Finland has an ambitious New Year’s resolution in mind: learn how offering free money for two years helps the unemployed get back to work.
Starting January 1, 2017 and lasting until 2019, the federal social security institution Kela will distribute roughly $590 each month to 2,000 jobless Finns.
Regardless of whether they find work during that period, the money will keep coming in at the beginning of each month — a trial version of basic income, one of the past year’s most popular theories of how to solve poverty.
Under universal basic income (UBI), people receive a standard amount of money just for being alive. By handing out the money to everyone, regardless of their income status, UBI advocates say the system prevents people from falling through the cracks.
Marjukka Turunen, head of Kela’s legal benefits unit, says the experiment in Finland should provide insights on two fronts.
The first is whether basic income could help clean up Finland’s messy system of social security. Depending on their specific needs, Turunen says residents could be on one of 40 different benefit systems. Each benefit — whether it’s for someone who’s sick, unemployed, a student, or so on — is calculated differently and must be changed when the person’s status changes.

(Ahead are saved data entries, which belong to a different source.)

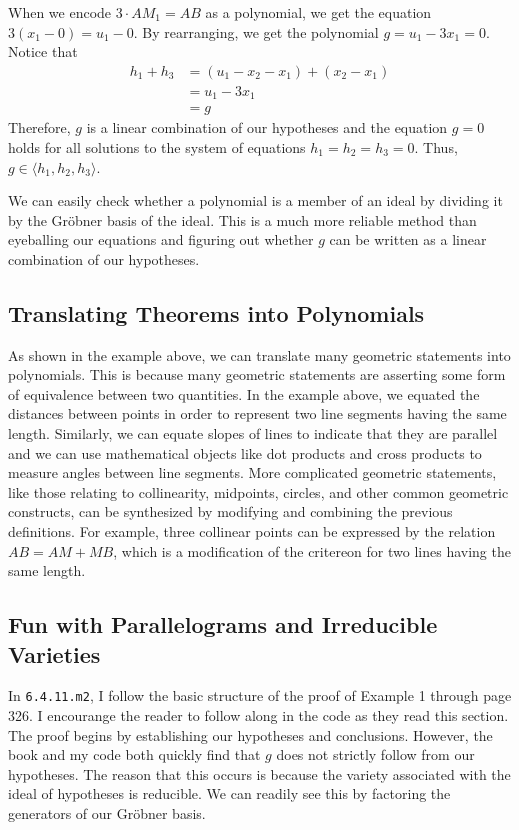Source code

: \documentclass{article}
\theoremstyle{plain}
\theoremstyle{definition}
\theoremstyle{remark}
\newcommand{\gro}{Gr\"obner }
\begin{document}
When we encode $3\cdot AM_1 = AB$ as a polynomial, we get the equation $3 (x_1 - 0) = u_1 - 0$. By rearranging, we get the polynomial $g = u_1 - 3x_1 = 0$.
Notice that
\begin{align*}
    h_1 + h_3 & = (u_1 - x_2 - x_1) + (x_2 - x_1)\\
              & = u_1 - 3x_1\\
              & = g
\end{align*}
Therefore, $g$ is a linear combination of our hypotheses and the equation $g = 0$ holds for all solutions to the system of equations $h_1 = h_2 = h_3 = 0$.
Thus, $g \in \langle h_1,h_2,h_3 \rangle$.

We can easily check whether a polynomial is a member of an ideal by dividing it by the \gro basis of the ideal.
This is a much more reliable method than eyeballing our equations and figuring out whether $g$ can be written as a linear combination of our hypotheses.

\subsection{Translating Theorems into Polynomials}
As shown in the example above, we can translate many geometric statements into polynomials. 
This is because many geometric statements are asserting some form of equivalence between two quantities.
In the example above, we equated the distances between points in order to represent two line segments having the same length.
Similarly, we can equate slopes of lines to indicate that they are parallel and we can use mathematical objects like dot products and cross products to measure angles between line segments.
More complicated geometric statements, like those relating to collinearity, midpoints, circles, and other common geometric constructs, 
can be synthesized by modifying and combining the previous definitions.
For example, three collinear points can be expressed by the relation $AB = AM + MB$, which is a modification of the critereon for two lines having the same length.

\subsection{Fun with Parallelograms and Irreducible Varieties}
In \texttt{6.4.11.m2}, I follow the basic structure of the proof of Example 1 through page 326. I encourange the reader to follow along in the code as they read this section.
The proof begins by establishing our hypotheses and conclusions.
However, the book and my code both quickly find that $g$ does not strictly follow from our hypotheses.
The reason that this occurs is because the variety associated with the ideal of hypotheses is reducible.
We can readily see this by factoring the generators of our \gro basis. 
\end{document}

“That’s really a burden for customers and Kela to do all those status changes,” Turunen tells Business Insider. A form of basic income could mean people just need to apply for one status indefinitely, no changes required.
The experiment will also provide clues about how people behave when they’re receiving free money. Sceptics say people will sit on their couch all day. Proponents claim they will actually use the money to make their lives better. (Limited evidence from developing countries suggests it’s more of the latter.)
Turunen suspects the experiment will compel at least a few wannabe entrepreneurs to make the leap into starting their own business — a risky proposition in Finland today since business owners who are forced to close shop don’t receive unemployment benefits. It’s not unlike the system in place in most US states.
“The system nowadays, it’s pretty negative for people who try to do something — even little — in their lives and get something out of it,” she says.
A basic income might turn a risky move into a much safer one.
Turunen doesn’t expect the trial to lead to larger basic income studies in Finland. The current experiment is tax-free, and in a small country like Finland the cost would be too great.
But other long-term experiments are picking up the slack. Basic income is part of government conversations in Canada, India, and the Netherlands. A pilot project run by the Silicon Valley firm Y Combinator is soon launching in Oakland, California, and the charity GiveDirectly has launched a massive 12-year study in Kenya.
Turunen, for her part, expects basic income to continue gaining in popularity if the data from those experiments keeps coming back positive.
“Some people might stay on their couches, and some might go to work,” she says. “We don’t know yet.”